> Document:
“The Harvard Student (The Pullman Train)”
Description
As the train pulls into a village, a girl gets on and openly sits next to the "tall and stout and swell" (Harvard student). He gets "soot" in his eye; she offers to remove it. They enter a tunnel, and after kissing sounds her earring is found in his beard
Notes
According to Cohen, the 1871 printing in the _Harvard Advocate_ is credited to "S. O. L." It was printed under the title "In the Tunnel." He speculates that "S. O. L." might be a distortion of the initials of poet Louis S. Osborne, who attended Harvard at the time.

> Work required:
Print the part of the Harvard Student text that opens with the words containing "Description" and closes with "at the time.". The data that follows comes from a separate source.

> Dataset excerpt:

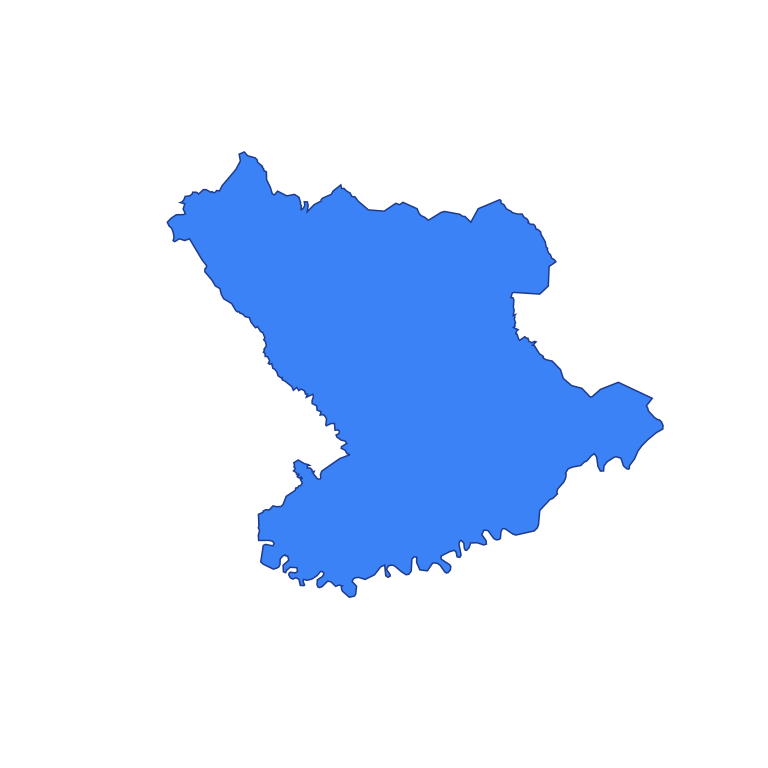 the district of Buenavista, Michoacán, Mexico, rotated 298°
{"feature_id": "50627088B1584906441416", "entity_name": "Buenavista", "entity_type": "district", "adm_level": 2, "iso_a3": "MEX", "parent_name": "Mexico", "parent_adm1": "Michoacán", "projection": "mercator", "projection_center": [-102.594, 19.215], "detail": "fine", "context": "isolated", "style": "filled", "palette": "blue", "viewbox_px": 768, "rotation_deg": 298, "n_neighbors": 0, "source": "geoboundaries", "source_scale": "gbopen_adm2", "svg_char_len": 6159}
<svg xmlns="http://www.w3.org/2000/svg" viewBox="0 0 768 768"><g transform="rotate(298 384 384)"><path d="M187.0,346.8L192.0,356.0L192.8,359.3L191.6,362.0L188.9,361.8L186.7,354.6L184.8,353.2L169.0,358.7L168.2,362.0L168.6,373.2L171.0,375.7L173.1,377.0L175.8,376.9L180.7,374.5L184.4,375.3L186.7,376.9L186.1,377.7L186.7,379.9L183.7,382.6L176.6,380.0L171.0,383.3L171.2,385.7L173.8,385.5L178.1,387.2L180.9,393.2L177.8,395.7L175.6,394.3L173.9,389.7L172.4,389.0L170.8,389.5L169.0,392.0L168.8,393.9L169.1,395.3L171.6,397.1L171.6,400.6L166.9,404.6L168.4,408.0L169.3,408.2L171.8,405.1L173.8,404.9L174.6,408.3L178.2,412.1L183.3,414.8L188.6,416.0L189.2,416.9L189.3,418.6L188.2,420.1L184.9,419.9L179.8,417.1L175.4,419.0L173.8,420.9L173.9,422.5L176.0,424.5L183.6,426.9L184.4,430.2L182.6,436.3L185.4,438.7L186.1,441.9L185.2,441.4L183.8,442.1L181.6,444.4L179.4,453.5L182.8,457.4L185.1,457.7L192.6,454.7L194.6,448.6L197.5,448.5L199.4,449.6L201.3,452.3L202.6,459.1L211.1,465.2L221.0,466.9L224.4,469.6L215.6,475.5L215.2,478.3L217.5,479.7L218.6,478.8L221.5,473.2L225.1,473.3L227.1,474.7L228.2,477.1L228.2,479.5L226.4,487.6L226.0,493.1L227.6,495.2L231.6,495.9L242.5,490.8L245.6,491.7L246.4,494.2L241.8,496.5L236.7,502.9L239.4,510.0L248.5,511.0L249.8,512.7L250.7,515.4L250.3,518.7L246.5,526.0L246.4,527.8L247.6,529.1L250.9,529.9L254.2,528.7L255.3,526.7L256.2,516.7L258.9,515.2L266.7,520.6L270.1,524.1L269.5,526.5L265.7,529.7L266.5,532.3L269.1,532.4L277.9,525.3L280.8,524.6L282.1,525.6L281.0,529.2L276.7,532.0L275.4,533.8L275.9,535.0L279.5,536.0L284.3,535.1L287.6,540.9L288.7,547.6L290.7,549.6L293.7,547.6L296.9,541.1L301.9,540.8L303.4,544.6L299.1,553.5L299.1,556.3L300.7,558.6L302.3,559.3L308.0,556.8L311.4,556.5L312.4,557.3L313.0,559.1L312.0,568.1L312.5,571.3L324.9,585.7L329.0,586.9L332.2,586.5L345.5,580.9L360.0,584.8L362.3,586.8L368.5,588.7L368.9,587.7L372.7,586.6L381.9,588.8L386.5,588.5L390.0,587.1L390.4,586.1L395.5,586.4L399.0,589.3L404.5,596.1L408.5,597.2L411.5,599.3L417.8,600.7L421.2,602.4L419.4,606.0L411.8,611.5L408.7,615.9L410.3,618.7L415.0,616.7L420.2,617.6L427.7,621.8L428.8,623.3L429.7,628.0L424.2,633.8L423.1,638.0L423.6,639.8L424.4,640.3L427.2,639.1L435.4,640.4L443.9,639.7L450.4,640.6L458.5,643.0L468.9,647.3L475.1,651.3L478.3,649.9L480.8,646.8L481.6,644.1L481.0,641.9L481.5,638.2L484.4,630.1L487.1,627.6L487.7,625.9L497.3,627.6L495.5,590.1L480.8,577.6L470.5,573.7L469.3,572.2L473.1,560.8L470.7,550.4L473.1,539.7L479.5,533.1L483.2,521.8L481.5,515.5L481.7,512.0L483.1,511.8L483.7,507.0L488.6,498.5L488.0,497.1L492.6,498.5L492.4,497.1L489.7,494.8L489.9,491.7L492.0,489.6L491.3,488.0L491.9,486.2L486.4,483.3L486.7,482.0L490.6,477.9L490.3,476.7L493.1,476.2L494.9,477.0L494.7,471.7L496.8,472.5L498.3,471.3L499.7,471.5L502.3,468.7L504.7,468.1L505.2,467.2L506.9,467.4L505.3,465.9L510.2,464.3L512.5,462.2L519.4,459.1L520.7,457.3L519.8,455.5L524.6,454.5L525.9,455.8L536.5,479.3L547.6,483.1L565.3,474.6L572.6,478.4L573.7,476.2L573.9,472.9L576.3,470.2L576.9,467.8L579.3,465.1L580.7,464.7L580.9,463.1L585.4,459.4L589.6,452.7L591.9,450.8L592.7,447.2L591.9,445.8L594.5,443.2L595.2,441.1L593.9,438.5L594.0,435.5L595.1,435.7L596.8,432.9L597.1,429.1L598.9,426.1L596.7,422.1L595.5,416.5L596.1,415.7L596.1,409.8L598.6,405.8L598.7,402.3L600.7,401.3L601.1,399.7L583.0,384.9L567.6,384.7L569.9,376.9L569.0,374.6L569.4,371.1L564.8,356.5L562.4,353.9L549.4,346.3L550.3,342.0L550.1,337.4L551.1,334.9L554.3,330.9L553.3,315.4L549.6,313.6L549.1,309.6L536.7,303.0L530.4,288.5L533.4,275.1L535.6,270.7L534.5,267.3L536.7,264.6L536.8,260.1L537.9,257.0L536.8,254.7L539.5,252.4L530.5,248.5L526.7,248.4L519.2,242.5L517.2,242.0L516.0,242.6L509.7,238.2L500.0,235.3L505.9,233.3L508.8,230.9L507.5,228.0L504.9,230.0L502.9,230.3L500.3,230.0L499.0,229.0L502.6,227.4L503.6,225.6L504.8,225.4L508.9,221.3L509.4,216.0L504.5,209.9L504.3,199.5L499.7,198.5L499.3,196.3L504.2,191.4L509.3,184.4L516.1,180.6L516.1,177.7L517.7,176.5L518.0,174.8L519.1,174.5L520.4,168.5L522.4,166.7L523.2,164.2L521.5,156.4L523.3,151.7L518.9,148.2L513.5,152.5L504.0,152.5L483.1,148.0L477.3,148.1L476.2,145.3L474.4,145.2L472.8,143.5L473.1,141.7L472.0,141.0L472.1,135.7L470.8,133.2L464.8,131.2L465.3,128.6L463.6,125.1L461.8,125.4L459.0,124.2L456.3,120.4L452.6,120.8L449.8,120.1L448.6,119.0L449.6,123.5L444.2,124.5L441.2,128.6L439.5,127.5L435.9,121.1L430.6,118.3L425.1,116.7L422.7,119.9L421.8,123.4L418.7,126.9L414.7,129.9L411.7,130.4L411.3,131.9L411.9,132.7L416.0,135.0L417.2,140.8L420.9,144.1L408.3,164.9L405.1,171.9L403.4,172.5L401.8,171.8L399.0,173.1L394.9,183.4L391.4,189.0L391.2,194.3L386.8,198.2L384.0,202.4L383.5,211.7L379.3,218.6L378.9,220.8L379.7,222.3L378.9,223.7L379.5,226.1L378.3,229.8L379.4,234.0L376.2,237.4L373.7,243.2L373.4,244.3L375.3,245.4L372.4,250.3L372.4,253.0L368.8,257.2L366.6,257.0L365.6,259.6L362.3,262.3L358.4,261.7L357.5,262.6L355.4,262.6L355.3,264.4L352.5,266.2L353.5,268.2L351.0,272.0L347.8,272.2L347.8,273.9L349.4,275.2L345.7,278.4L345.7,280.7L344.2,283.9L341.5,286.6L341.1,290.3L341.9,291.2L339.9,292.1L340.1,294.8L338.5,303.7L335.9,306.9L340.0,308.6L338.2,311.9L340.7,313.3L340.6,317.1L338.3,319.3L339.1,321.1L335.8,321.6L341.5,325.9L339.8,327.6L335.6,328.3L333.0,329.7L333.1,334.8L329.4,337.3L330.0,341.3L326.6,342.2L328.1,344.2L328.3,346.1L326.3,349.6L320.4,351.9L320.1,352.7L324.2,355.8L325.9,358.8L320.2,362.4L322.0,365.5L320.9,367.0L319.0,367.5L316.5,365.6L315.1,367.2L314.3,372.6L315.4,376.2L314.1,379.0L308.7,375.9L307.1,376.4L307.3,380.6L305.1,384.1L305.7,386.4L305.2,386.8L297.5,380.0L277.8,369.9L274.2,370.4L271.2,372.4L270.0,372.1L269.0,370.0L271.7,363.6L274.2,363.4L272.8,361.9L274.6,360.5L275.1,358.2L273.8,355.7L275.9,354.7L277.2,356.5L277.3,355.3L276.3,350.9L276.6,343.9L272.1,341.3L270.3,343.1L268.5,343.4L268.2,344.9L266.8,345.4L264.8,344.8L264.6,348.2L263.3,349.0L264.4,351.0L264.0,351.6L261.9,350.5L261.1,351.9L261.5,354.0L263.0,354.5L262.6,355.4L262.1,356.1L260.5,355.1L258.1,358.3L255.4,358.2L254.0,356.6L251.9,356.4L250.7,354.9L248.5,355.6L238.9,350.4L230.3,351.4L227.6,350.7L225.1,346.5L224.3,343.2L219.0,341.8L217.4,338.6L215.1,336.9L213.7,337.3L210.0,334.3L199.5,340.4L198.0,340.5L196.3,342.9L191.5,344.0L187.0,346.8Z" fill="#3b82f6" stroke="#1e3a8a" stroke-width="1.5"/></g></svg>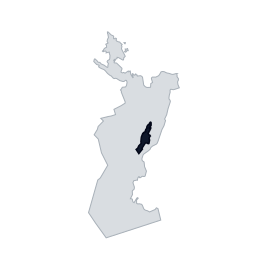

> Response for this exercise:
Description
As the train pulls into a village, a girl gets on and openly sits next to the "tall and stout and swell" (Harvard student). He gets "soot" in his eye; she offers to remove it. They enter a tunnel, and after kissing sounds her earring is found in his beard
Notes
According to Cohen, the 1871 printing in the _Harvard Advocate_ is credited to "S. O. L." It was printed under the title "In the Tunnel." He speculates that "S. O. L." might be a distortion of the initials of poet Louis S. Osborne, who attended Harvard at the time.